◆ Exercise text ◆
——————
A rickettsial organism is a parasite that infects worms or snails which are consumed by salmonoid fish. The fish then becomes the secondary host and only seems to affect dogs and not humans. While transmission by respiratory channels is uncommon, it’s possible that just licking the blood of a dead fish on the shore can lead to salmon poisoning disease (SPD).
SPD is not specific to any breed, age, or gender, and dogs that survive the disease become immune to it. How can you identify salmon poisoning disease? According to The Merck Veterinary Manual, here are the symptoms:
* Sudden onset of symptoms five to seven days after eating fish.
* Early symptoms include lack of appetite and sluggishness.
* Temperature peaks between 104-107.6 degrees Fahrenheit during the first two days then slowly returns to normal.
* Onset of constant vomiting by the fourth day.
* Onset of bloody diarrhea a few days after vomiting begins. The diarrhea is usually a bright yellow color.
If left untreated, death usually occurs within fourteen days of consuming the infected fish. Ninety percent of dogs with symptoms die if they’re not treated. Fortunately, salmon poisoning disease is treatable if it’s detected in time. The illness can be diagnosed with a fecal sample or a needle sample of a swollen lymph node.
——————
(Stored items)
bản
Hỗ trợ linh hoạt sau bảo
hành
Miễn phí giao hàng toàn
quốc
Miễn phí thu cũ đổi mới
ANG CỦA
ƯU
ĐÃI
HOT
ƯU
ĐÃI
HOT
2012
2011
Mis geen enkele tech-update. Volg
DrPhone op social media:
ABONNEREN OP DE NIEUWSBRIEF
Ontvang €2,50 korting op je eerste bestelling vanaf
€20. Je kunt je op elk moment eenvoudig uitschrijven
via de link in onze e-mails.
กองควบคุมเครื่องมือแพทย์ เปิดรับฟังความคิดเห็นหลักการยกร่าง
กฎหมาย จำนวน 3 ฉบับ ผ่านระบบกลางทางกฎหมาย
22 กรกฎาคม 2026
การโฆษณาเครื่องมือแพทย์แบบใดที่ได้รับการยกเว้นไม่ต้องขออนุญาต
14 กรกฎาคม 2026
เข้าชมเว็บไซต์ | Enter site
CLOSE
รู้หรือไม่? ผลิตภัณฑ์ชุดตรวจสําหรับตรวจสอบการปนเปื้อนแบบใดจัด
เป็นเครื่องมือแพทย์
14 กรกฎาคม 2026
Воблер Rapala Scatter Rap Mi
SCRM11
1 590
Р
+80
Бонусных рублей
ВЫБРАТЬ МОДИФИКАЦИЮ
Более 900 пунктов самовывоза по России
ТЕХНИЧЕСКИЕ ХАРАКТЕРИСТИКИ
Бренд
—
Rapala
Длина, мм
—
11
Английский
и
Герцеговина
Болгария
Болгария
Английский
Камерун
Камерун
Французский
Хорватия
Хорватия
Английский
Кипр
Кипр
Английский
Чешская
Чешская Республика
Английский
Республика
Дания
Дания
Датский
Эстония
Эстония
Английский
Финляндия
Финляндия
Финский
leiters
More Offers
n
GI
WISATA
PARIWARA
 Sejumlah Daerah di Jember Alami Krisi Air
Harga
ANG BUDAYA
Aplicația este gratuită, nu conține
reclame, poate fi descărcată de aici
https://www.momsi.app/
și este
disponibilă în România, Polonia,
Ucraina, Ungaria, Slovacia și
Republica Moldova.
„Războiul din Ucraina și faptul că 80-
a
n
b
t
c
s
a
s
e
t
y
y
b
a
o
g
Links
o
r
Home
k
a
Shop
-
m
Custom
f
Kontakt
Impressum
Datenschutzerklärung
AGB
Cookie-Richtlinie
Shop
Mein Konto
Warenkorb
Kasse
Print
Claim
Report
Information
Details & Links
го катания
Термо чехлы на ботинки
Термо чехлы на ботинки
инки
——————
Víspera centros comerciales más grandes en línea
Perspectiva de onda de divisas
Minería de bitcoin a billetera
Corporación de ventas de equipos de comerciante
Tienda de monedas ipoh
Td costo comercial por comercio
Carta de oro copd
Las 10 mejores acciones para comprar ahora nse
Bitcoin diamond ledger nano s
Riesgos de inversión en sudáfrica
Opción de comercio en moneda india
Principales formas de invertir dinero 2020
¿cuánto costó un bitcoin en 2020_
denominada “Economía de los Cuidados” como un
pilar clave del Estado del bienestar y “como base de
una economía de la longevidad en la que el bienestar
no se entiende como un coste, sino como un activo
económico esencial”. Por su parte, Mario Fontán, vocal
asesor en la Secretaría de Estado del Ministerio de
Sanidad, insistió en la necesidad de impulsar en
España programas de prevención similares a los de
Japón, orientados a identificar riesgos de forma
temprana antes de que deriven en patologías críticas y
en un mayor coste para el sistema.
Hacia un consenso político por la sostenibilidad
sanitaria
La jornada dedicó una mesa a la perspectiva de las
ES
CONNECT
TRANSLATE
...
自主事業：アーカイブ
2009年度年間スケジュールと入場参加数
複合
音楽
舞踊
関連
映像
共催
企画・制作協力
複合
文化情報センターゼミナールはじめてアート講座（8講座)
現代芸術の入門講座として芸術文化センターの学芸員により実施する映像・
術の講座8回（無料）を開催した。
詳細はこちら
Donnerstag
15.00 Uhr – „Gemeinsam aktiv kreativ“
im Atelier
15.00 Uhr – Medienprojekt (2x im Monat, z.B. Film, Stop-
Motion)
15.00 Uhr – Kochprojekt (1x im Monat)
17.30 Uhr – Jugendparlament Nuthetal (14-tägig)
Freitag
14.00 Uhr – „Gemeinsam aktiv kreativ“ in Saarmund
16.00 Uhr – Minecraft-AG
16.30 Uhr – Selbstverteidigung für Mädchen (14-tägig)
——————
◆ Exercise prompt ◆
Write the next part of the text on salmon poisoning disease in dogs, picking up after its last sentence.

◆ Written answer ◆
How is SPD treated?
Treatment of salmon poisoning disease is relatively simple. Your vet will prescribe an antibiotic and a wormer. The antibiotic eliminates the rickettsial organisms that cause the illness while the wormer kills the parasite. Intravenous fluid is also provided if the animal is dehydrated. Most dogs improve dramatically within two days of treatment.
How can SPD be prevented?
Don’t let your dog catch or eat raw or cold processed salmonoid fish of any kind, as even cold processing will not get rid of the pathogen. If you choose to feed your dog salmonoids, see to it that the fish is cooked or pressure canned. This will save him from suffering SPD and save you from a veterinary bill. Observe your pet closely after any trip to make sure he is healthy.